Although the epidemic of pain, suicide, and drug overdoses preceded the financial crisis, ties to economic insecurity are possible. After the productivity slowdown in the early 1970s, and with widening income inequality, many of the baby-boom generation are the first to find, in midlife, that they will not be better off than were their parents. Growth in real median earnings has been slow for this
group, especially those with only a high school education. However, the productivity slowdown is common to many rich countries, some of which have seen even slower growth in median earnings than the United States, yet none have had the same mortality experience (lanekenworthy.net/shared-prosperity and ref. 30). The United States has moved primarily to defined-contribution pension plans with associated stock market risk, whereas, in Europe, defined-benefit pensions are still the norm. Future financial insecurity may weigh more heavily on US workers, if they perceive stock market risk harder to manage than earnings risk, or if they have contributed inadequately to defined-contribution plans (31).

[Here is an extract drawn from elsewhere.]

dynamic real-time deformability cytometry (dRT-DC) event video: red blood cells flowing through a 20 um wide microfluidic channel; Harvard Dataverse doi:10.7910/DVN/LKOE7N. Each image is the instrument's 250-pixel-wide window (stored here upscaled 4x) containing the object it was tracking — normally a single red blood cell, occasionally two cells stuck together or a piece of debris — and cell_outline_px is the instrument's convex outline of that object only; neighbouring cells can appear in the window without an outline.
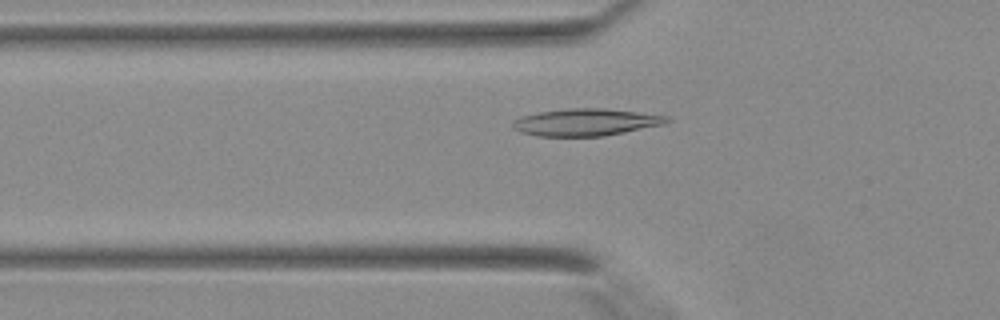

As an aside, the data pain and other indicators of diminished functioning (difficulties in standing, walking, climbing stairs; resulting limited social activities) suggest that the rise in Social Security disability claims are not entirely, and may not even be significantly, abuses of the system, but reflect a heretofore unrecognized deterioration in the health of a significant number of Americans.
I wonder if readers can help fill in the gap in these news stories, in terms of the lack of a picture of the people in this group. One of my sister-in-law fits the profile. She has only a high school degree, is now in her early 50s, and lives in a town of about 12,000, population down from a peak of 15,000, in the Upper Peninsula of Michigan, where the biggest local employer is a paper mill where my brother works. She was in good health when she was young, but had a bad reaction to medications she took after having a minor procedure. She became severely allergic as a result and I am convinced this is not hypochondria (as in I’ve seen her eat things that it turns out were problematic and watched her turn green). She can eat only a very limited diet and often has back pain (although she sees chiropractors rather than taking meds). She’s in the emergency room several times a year and seems to have little social life outside her family (she does have family members in the area). Even though she is upbeat much of the time, there is no way she could work; she seems to be incapacitated at least a day a month. I think her condition would be far more desperate if my brother did not have a decent medical plan, but since it is being crapified and she is not getting any healthier, it’s not clear if she will continue to get the same level of medical attention as she has till now. Plus the mill, which was formerly world class, has been badly mismanaged by private equity firms, starting with Cerberus, who installed no-nothing highly paid CEOs and stinted on maintenance, a cardinal sin in a capital-intensive environment. My brother worries they will break the union in two years, which will make working conditions intolerable (they are already much worse than they used to be) but I don’t see how he can begin to afford his wife’s medical care on Obamacare, particularly on an income lower than he has now.
Any other observations about this telling state of affairs very much appreciated. This is a shameful testament as to what America is becoming, and it is very unlikely that the right people will be ashamed.